■ EXERCISE BRIEF
What is the number of lines below that contain the word "down"? Give only that number.

■ GIVEN INFORMATION
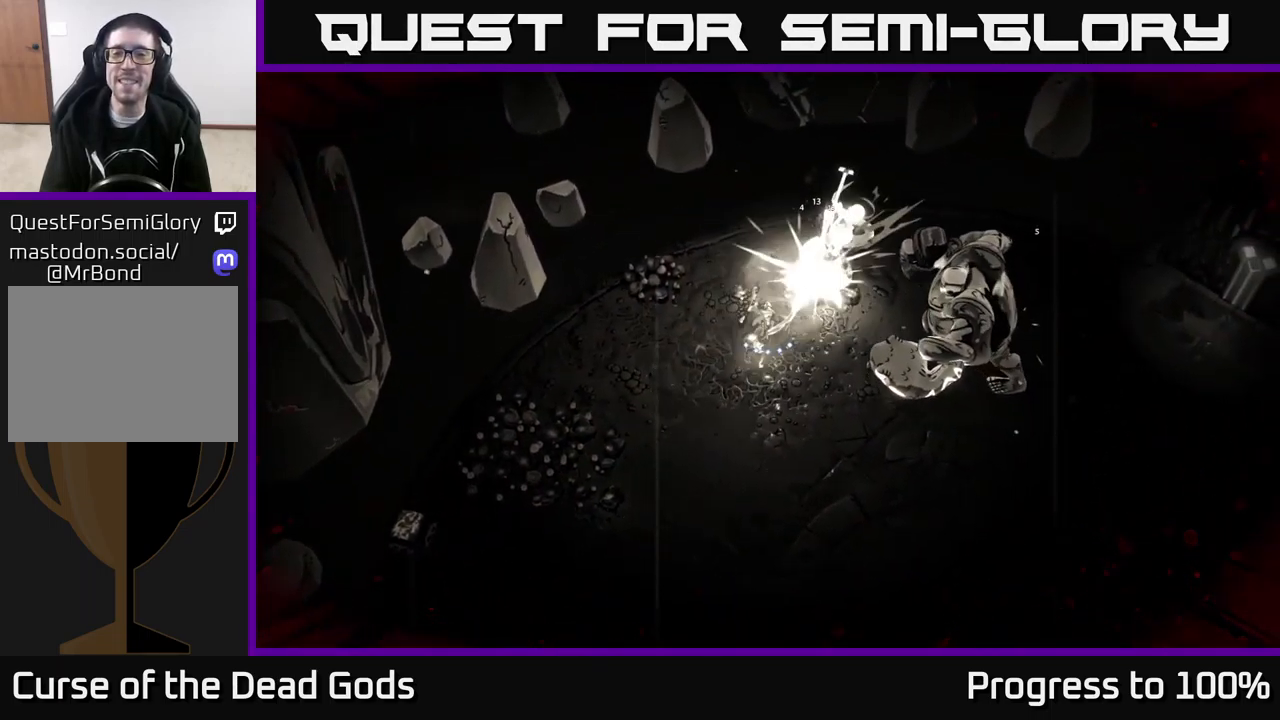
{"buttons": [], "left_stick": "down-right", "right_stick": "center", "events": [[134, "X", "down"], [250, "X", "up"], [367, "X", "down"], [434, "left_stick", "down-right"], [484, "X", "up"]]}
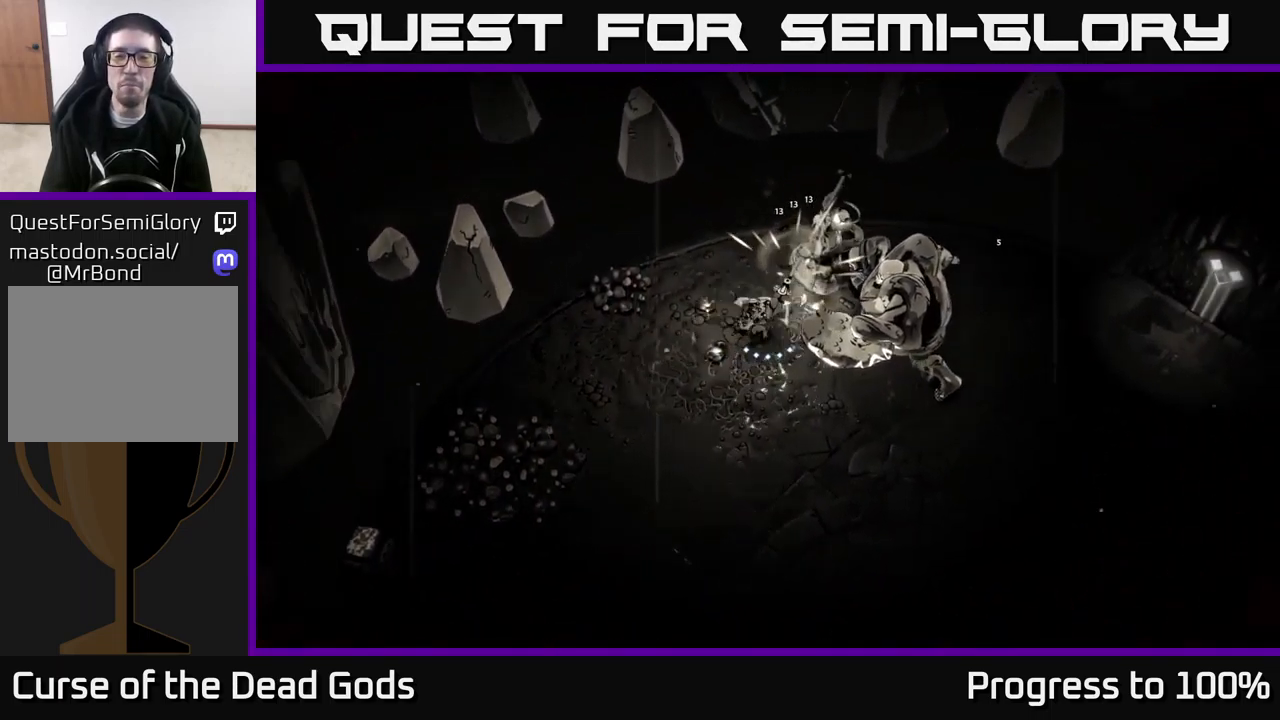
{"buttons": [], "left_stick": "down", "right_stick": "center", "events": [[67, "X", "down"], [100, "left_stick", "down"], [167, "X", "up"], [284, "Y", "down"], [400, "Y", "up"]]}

==

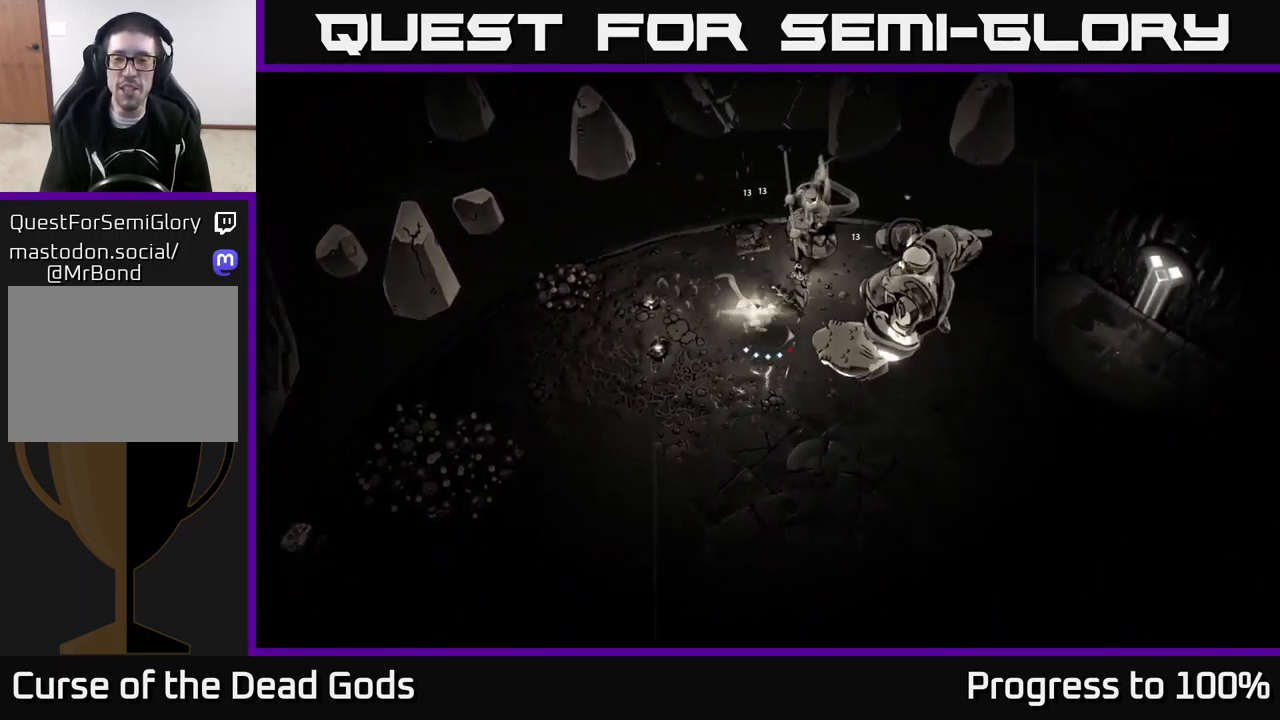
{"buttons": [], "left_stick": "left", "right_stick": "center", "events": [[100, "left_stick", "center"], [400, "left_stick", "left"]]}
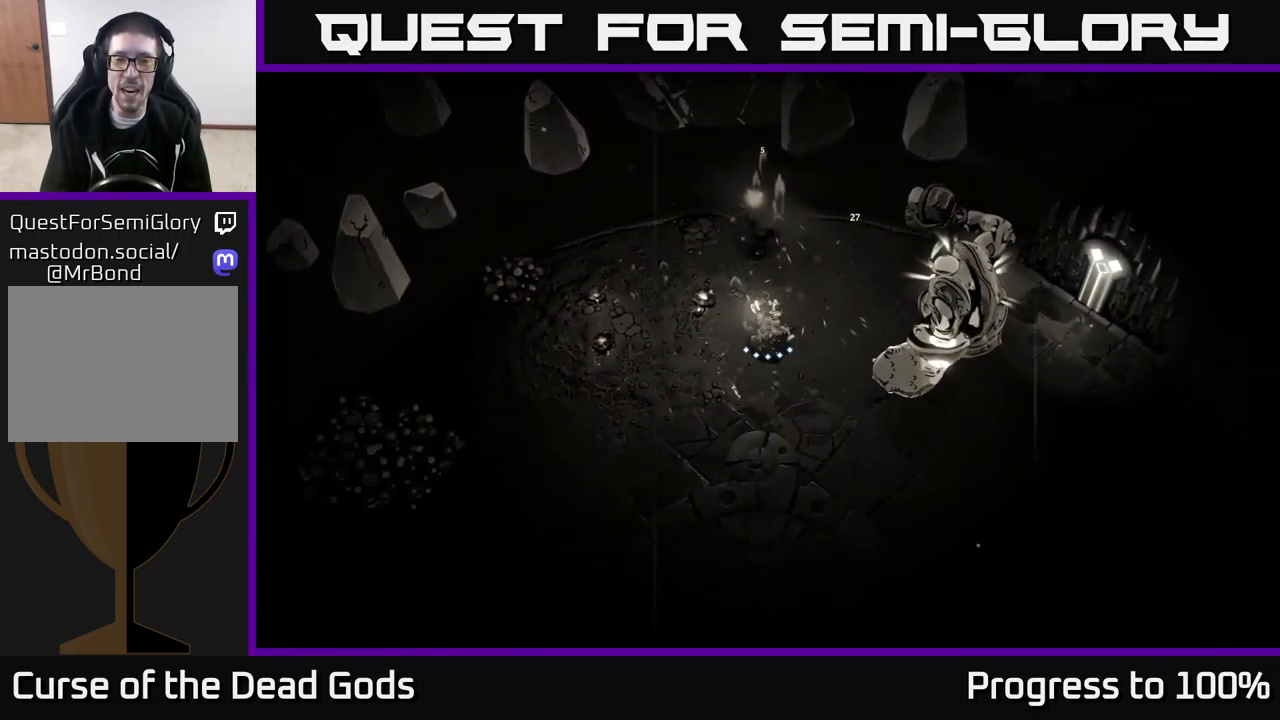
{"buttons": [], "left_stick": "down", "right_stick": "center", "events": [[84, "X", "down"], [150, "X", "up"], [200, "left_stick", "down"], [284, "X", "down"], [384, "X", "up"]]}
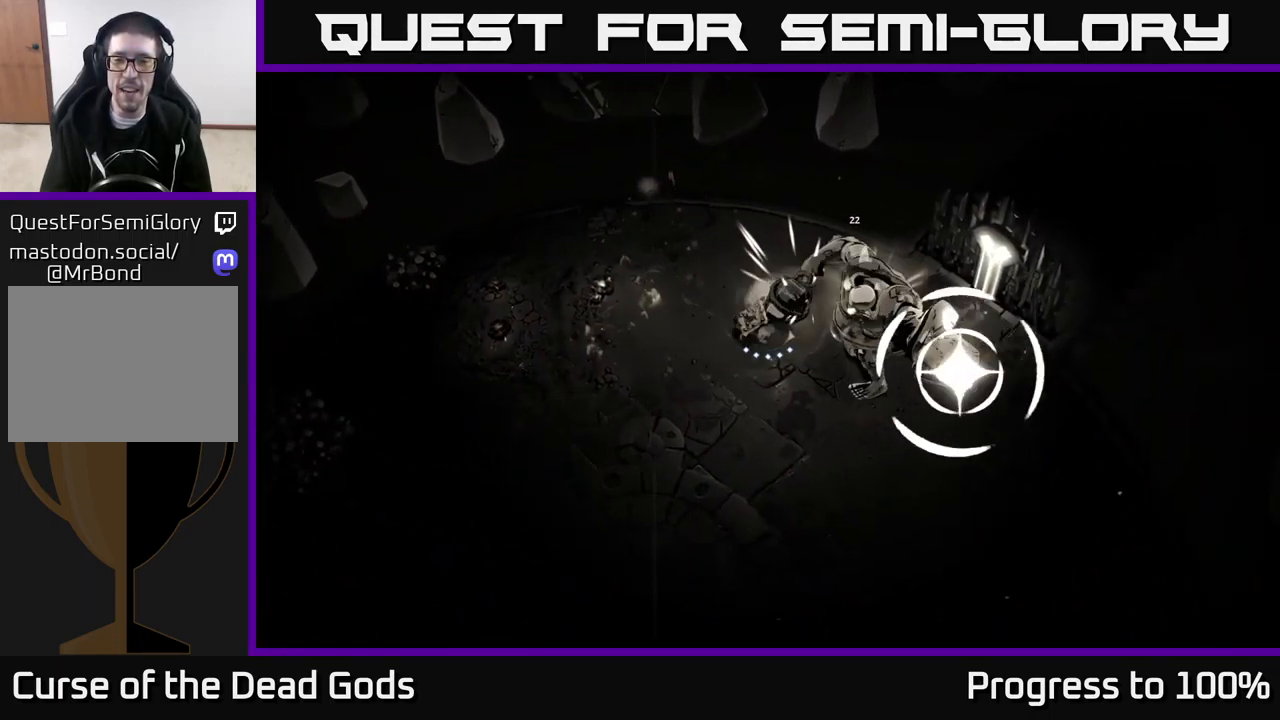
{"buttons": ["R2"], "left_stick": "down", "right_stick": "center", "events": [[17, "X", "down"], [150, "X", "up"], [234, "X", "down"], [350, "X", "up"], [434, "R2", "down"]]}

■ ANSWER BOX
4